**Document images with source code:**
»»

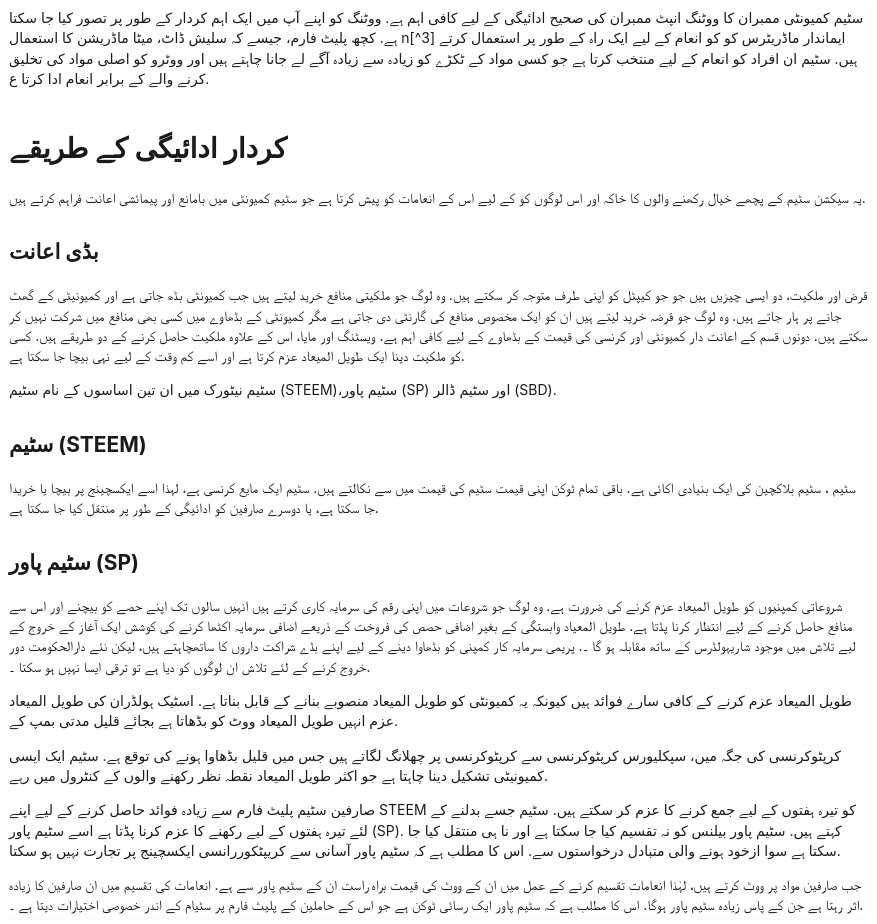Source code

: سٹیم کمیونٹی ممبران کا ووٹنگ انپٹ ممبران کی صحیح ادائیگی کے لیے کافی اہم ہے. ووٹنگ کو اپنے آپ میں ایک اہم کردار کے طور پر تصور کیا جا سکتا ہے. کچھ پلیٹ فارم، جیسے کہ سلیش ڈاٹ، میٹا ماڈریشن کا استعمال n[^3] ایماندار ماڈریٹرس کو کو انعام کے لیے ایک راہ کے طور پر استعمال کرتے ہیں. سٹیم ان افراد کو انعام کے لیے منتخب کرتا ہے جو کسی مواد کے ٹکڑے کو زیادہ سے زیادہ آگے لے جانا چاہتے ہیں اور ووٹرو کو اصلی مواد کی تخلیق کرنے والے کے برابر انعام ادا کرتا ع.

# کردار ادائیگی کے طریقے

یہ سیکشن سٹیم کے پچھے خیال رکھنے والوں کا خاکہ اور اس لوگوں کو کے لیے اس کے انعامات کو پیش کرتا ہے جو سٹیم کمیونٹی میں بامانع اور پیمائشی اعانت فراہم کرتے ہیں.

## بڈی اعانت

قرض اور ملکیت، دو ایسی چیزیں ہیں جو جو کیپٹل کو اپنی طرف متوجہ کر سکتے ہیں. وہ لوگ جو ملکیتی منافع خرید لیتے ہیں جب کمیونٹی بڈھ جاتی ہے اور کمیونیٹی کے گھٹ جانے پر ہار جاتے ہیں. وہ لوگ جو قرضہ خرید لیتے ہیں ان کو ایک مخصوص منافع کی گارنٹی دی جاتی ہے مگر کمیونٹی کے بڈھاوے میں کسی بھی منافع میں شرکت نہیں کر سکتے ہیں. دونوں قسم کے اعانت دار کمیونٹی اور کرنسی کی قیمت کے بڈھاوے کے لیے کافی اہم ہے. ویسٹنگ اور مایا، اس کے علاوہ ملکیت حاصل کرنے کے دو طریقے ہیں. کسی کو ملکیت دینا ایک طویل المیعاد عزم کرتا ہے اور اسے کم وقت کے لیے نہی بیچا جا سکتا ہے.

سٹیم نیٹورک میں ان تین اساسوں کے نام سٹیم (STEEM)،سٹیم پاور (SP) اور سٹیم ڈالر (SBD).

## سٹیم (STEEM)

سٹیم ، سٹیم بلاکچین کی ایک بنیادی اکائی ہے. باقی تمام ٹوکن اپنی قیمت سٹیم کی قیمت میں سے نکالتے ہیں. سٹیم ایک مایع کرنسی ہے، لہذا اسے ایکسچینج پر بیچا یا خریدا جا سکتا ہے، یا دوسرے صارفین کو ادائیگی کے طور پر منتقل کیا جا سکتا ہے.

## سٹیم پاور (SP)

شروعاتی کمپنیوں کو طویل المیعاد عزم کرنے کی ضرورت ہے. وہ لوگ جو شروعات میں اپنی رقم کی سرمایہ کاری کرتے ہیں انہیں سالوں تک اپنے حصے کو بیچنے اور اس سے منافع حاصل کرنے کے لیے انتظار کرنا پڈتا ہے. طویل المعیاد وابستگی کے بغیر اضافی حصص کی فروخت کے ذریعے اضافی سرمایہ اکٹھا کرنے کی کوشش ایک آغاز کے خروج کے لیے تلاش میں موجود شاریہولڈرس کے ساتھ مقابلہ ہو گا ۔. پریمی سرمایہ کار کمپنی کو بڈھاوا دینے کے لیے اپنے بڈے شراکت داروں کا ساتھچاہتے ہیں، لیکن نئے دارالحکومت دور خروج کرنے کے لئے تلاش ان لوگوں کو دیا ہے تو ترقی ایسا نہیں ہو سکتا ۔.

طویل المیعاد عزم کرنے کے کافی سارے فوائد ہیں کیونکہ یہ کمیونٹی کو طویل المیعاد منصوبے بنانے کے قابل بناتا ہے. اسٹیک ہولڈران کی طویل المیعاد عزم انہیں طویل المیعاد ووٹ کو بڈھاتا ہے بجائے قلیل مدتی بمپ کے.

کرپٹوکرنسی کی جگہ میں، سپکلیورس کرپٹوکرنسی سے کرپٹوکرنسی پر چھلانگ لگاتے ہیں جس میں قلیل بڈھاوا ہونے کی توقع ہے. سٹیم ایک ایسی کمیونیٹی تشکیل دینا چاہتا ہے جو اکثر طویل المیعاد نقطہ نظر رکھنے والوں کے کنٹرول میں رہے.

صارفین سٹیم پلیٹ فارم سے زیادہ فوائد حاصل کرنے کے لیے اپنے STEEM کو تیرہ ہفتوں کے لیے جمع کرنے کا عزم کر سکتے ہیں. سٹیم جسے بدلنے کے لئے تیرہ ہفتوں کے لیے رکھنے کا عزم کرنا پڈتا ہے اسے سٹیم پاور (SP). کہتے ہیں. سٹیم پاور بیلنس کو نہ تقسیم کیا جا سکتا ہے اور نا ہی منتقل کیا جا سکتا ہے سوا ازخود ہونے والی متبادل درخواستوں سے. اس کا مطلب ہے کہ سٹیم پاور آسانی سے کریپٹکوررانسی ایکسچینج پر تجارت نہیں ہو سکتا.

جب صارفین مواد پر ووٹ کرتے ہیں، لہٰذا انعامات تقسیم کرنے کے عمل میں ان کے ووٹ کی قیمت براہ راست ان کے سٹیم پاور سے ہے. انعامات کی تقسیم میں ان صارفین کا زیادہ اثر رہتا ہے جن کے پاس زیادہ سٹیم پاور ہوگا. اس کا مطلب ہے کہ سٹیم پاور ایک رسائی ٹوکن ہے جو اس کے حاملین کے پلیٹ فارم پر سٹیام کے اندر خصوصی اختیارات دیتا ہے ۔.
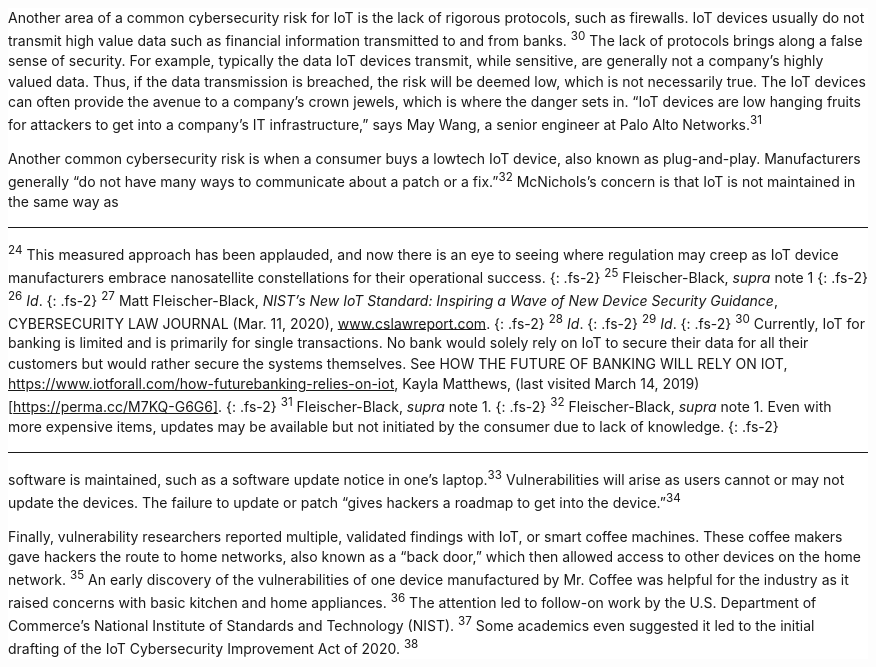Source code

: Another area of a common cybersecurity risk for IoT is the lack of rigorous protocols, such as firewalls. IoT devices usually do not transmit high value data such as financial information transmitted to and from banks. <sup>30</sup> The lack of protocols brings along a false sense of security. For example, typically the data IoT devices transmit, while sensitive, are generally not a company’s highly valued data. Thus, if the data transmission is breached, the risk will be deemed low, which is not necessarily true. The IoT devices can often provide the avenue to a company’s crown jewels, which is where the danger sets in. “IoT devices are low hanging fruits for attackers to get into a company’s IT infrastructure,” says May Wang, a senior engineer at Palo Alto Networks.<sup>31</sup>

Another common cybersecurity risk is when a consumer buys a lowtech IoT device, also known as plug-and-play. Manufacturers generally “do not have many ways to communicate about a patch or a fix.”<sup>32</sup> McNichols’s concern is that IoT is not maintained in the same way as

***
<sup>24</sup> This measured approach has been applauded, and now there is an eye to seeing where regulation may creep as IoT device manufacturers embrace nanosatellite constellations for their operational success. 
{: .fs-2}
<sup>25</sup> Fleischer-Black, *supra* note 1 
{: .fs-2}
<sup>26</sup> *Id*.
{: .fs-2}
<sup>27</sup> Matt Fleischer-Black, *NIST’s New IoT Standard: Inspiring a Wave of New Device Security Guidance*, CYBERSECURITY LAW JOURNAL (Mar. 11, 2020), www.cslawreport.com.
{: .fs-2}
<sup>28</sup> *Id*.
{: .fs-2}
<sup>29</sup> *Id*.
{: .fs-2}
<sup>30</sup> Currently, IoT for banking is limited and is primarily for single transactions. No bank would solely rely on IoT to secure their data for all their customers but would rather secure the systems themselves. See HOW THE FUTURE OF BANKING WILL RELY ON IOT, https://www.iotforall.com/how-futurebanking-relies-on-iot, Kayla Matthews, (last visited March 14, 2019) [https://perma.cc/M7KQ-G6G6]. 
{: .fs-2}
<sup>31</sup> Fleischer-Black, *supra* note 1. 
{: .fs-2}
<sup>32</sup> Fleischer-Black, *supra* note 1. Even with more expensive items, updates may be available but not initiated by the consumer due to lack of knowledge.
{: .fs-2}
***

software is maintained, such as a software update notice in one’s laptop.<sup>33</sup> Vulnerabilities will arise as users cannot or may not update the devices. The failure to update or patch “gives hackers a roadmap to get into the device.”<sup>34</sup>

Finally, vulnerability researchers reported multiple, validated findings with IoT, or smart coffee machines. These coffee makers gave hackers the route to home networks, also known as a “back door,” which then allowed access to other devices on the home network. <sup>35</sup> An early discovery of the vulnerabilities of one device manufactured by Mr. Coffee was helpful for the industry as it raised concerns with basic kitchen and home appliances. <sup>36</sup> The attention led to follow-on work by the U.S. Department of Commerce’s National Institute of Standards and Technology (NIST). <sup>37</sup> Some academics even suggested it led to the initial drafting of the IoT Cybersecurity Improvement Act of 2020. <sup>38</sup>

««

**PROBLEM TO WORK ON:**
Output the lines of the data exactly, starting at the first and ending with the line that has "## بڈی اعانت". Pictures are not part of it.

**RESULT BELOW:**
Source code

: سٹیم کمیونٹی ممبران کا ووٹنگ انپٹ ممبران کی صحیح ادائیگی کے لیے کافی اہم ہے. ووٹنگ کو اپنے آپ میں ایک اہم کردار کے طور پر تصور کیا جا سکتا ہے. کچھ پلیٹ فارم، جیسے کہ سلیش ڈاٹ، میٹا ماڈریشن کا استعمال n[^3] ایماندار ماڈریٹرس کو کو انعام کے لیے ایک راہ کے طور پر استعمال کرتے ہیں. سٹیم ان افراد کو انعام کے لیے منتخب کرتا ہے جو کسی مواد کے ٹکڑے کو زیادہ سے زیادہ آگے لے جانا چاہتے ہیں اور ووٹرو کو اصلی مواد کی تخلیق کرنے والے کے برابر انعام ادا کرتا ع.

# کردار ادائیگی کے طریقے

یہ سیکشن سٹیم کے پچھے خیال رکھنے والوں کا خاکہ اور اس لوگوں کو کے لیے اس کے انعامات کو پیش کرتا ہے جو سٹیم کمیونٹی میں بامانع اور پیمائشی اعانت فراہم کرتے ہیں.

## بڈی اعانت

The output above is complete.